---------- TEXT SHOWN ----------

Why did you not verify this before posting?

I suspect the TO was simply using a 2.0.x core.

I don't know how useful the code is, but it certainly compiled for me when I selected the Nano ESP32 and compiled it using a 2.0.14 core. Aside from a couple of warnings about converting string constants to 'char *' (I had the warning level turned all the way up), it was a clean compile.

Compiled with a 3.0.1 core there were a handful of errors, but the 3.0 core seems to have had a number of breaking changes.

Current Arduino Nano ESP32 DOES define Dx, off in .../arduino_nano_nora/pins_arduino.h:


static constexpr uint8_t D0         = 0; // also RX
static constexpr uint8_t D1         = 1; // also TX
static constexpr uint8_t D2         = 2;
static constexpr uint8_t D3         = 3; // also CTS
static constexpr uint8_t D4         = 4; // also DSR
static constexpr uint8_t D5         = 5;
static constexpr uint8_t D6         = 6;
static constexpr uint8_t D7         = 7;
static constexpr uint8_t D8         = 8;
static constexpr uint8_t D9         = 9;
static constexpr uint8_t D10        = 10; // also SS
static constexpr uint8_t D11        = 11; // also MOSI
static constexpr uint8_t D12        = 12; // also MISO
static constexpr uint8_t D13        = 13; // also SCK, LED_BUILTIN
static constexpr uint8_t LED_RED    = 14;
static constexpr uint8_t LED_GREEN  = 15;
static constexpr uint8_t LED_BLUE   = 16; // also RTS
1 Like

Hello,

I have compiled the code and tested all the functionality and works as expected with no errors.

Sorry. I did not pay attention to the board... which is vital.

---------- STUDY MATERIAL ----------

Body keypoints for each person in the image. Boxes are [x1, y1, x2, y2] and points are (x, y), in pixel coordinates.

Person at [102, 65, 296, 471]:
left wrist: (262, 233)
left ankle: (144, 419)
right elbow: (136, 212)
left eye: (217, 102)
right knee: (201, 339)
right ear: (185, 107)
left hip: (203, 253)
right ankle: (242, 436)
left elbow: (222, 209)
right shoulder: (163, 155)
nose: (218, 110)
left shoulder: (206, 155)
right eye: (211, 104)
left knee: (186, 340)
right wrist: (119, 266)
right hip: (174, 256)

----------
---------- STUDY MATERIAL ----------

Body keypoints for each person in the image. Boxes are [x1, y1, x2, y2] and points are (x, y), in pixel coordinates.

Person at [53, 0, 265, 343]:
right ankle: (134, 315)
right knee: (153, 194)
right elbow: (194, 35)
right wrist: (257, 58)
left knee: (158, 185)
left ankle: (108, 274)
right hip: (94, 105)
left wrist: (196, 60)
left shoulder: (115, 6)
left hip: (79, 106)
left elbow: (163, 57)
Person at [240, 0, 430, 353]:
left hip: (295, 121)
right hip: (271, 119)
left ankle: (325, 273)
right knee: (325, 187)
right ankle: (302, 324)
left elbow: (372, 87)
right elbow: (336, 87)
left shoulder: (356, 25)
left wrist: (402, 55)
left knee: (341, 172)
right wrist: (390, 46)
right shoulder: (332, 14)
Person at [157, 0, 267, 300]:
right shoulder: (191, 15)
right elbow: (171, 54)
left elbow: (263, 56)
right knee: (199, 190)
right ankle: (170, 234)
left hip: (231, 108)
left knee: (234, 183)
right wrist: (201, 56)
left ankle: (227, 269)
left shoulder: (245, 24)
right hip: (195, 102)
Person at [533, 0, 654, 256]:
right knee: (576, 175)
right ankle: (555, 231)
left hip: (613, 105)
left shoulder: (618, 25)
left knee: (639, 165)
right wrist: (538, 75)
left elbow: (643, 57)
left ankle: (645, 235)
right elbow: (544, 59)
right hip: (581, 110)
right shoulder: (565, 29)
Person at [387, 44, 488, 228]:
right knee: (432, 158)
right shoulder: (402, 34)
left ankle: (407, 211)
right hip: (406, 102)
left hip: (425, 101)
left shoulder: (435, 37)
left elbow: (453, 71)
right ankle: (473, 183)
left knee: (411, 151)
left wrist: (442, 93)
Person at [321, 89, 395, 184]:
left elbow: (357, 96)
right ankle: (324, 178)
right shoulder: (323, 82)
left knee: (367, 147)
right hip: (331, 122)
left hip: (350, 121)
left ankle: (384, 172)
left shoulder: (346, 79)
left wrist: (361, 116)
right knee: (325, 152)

----------
---------- STUDY MATERIAL ----------

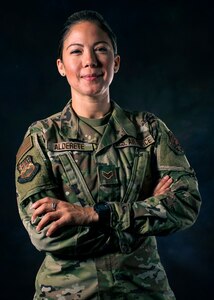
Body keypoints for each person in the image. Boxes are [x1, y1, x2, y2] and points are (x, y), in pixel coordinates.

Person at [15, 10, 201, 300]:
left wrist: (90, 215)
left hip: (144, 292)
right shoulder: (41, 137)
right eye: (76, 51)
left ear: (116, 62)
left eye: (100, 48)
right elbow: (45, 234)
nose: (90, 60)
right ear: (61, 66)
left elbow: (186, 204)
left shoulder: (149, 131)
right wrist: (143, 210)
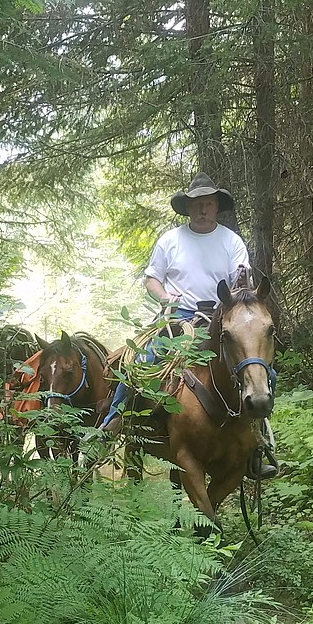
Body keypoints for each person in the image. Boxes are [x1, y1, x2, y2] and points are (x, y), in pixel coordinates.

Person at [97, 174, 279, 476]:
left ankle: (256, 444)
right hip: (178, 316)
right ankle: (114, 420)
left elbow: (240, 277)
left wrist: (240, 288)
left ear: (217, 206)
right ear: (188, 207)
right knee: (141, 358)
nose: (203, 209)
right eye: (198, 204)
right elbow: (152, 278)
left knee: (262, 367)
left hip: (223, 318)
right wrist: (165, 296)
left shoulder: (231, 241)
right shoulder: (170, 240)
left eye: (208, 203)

----------

> TASK
Rewrite the paragraph in the Nano ESP32 forum thread that begins "I don't know how useful the code is" as a short list of its main points.

> TASK RESPONSE
- The poster isn't sure how useful the code is.
- It compiled with the Nano ESP32 selected and a 2.0.14 core.
- With the warning level turned all the way up, it gave only a couple of warnings about converting string constants to 'char *'.
- Apart from those warnings, the compile was clean.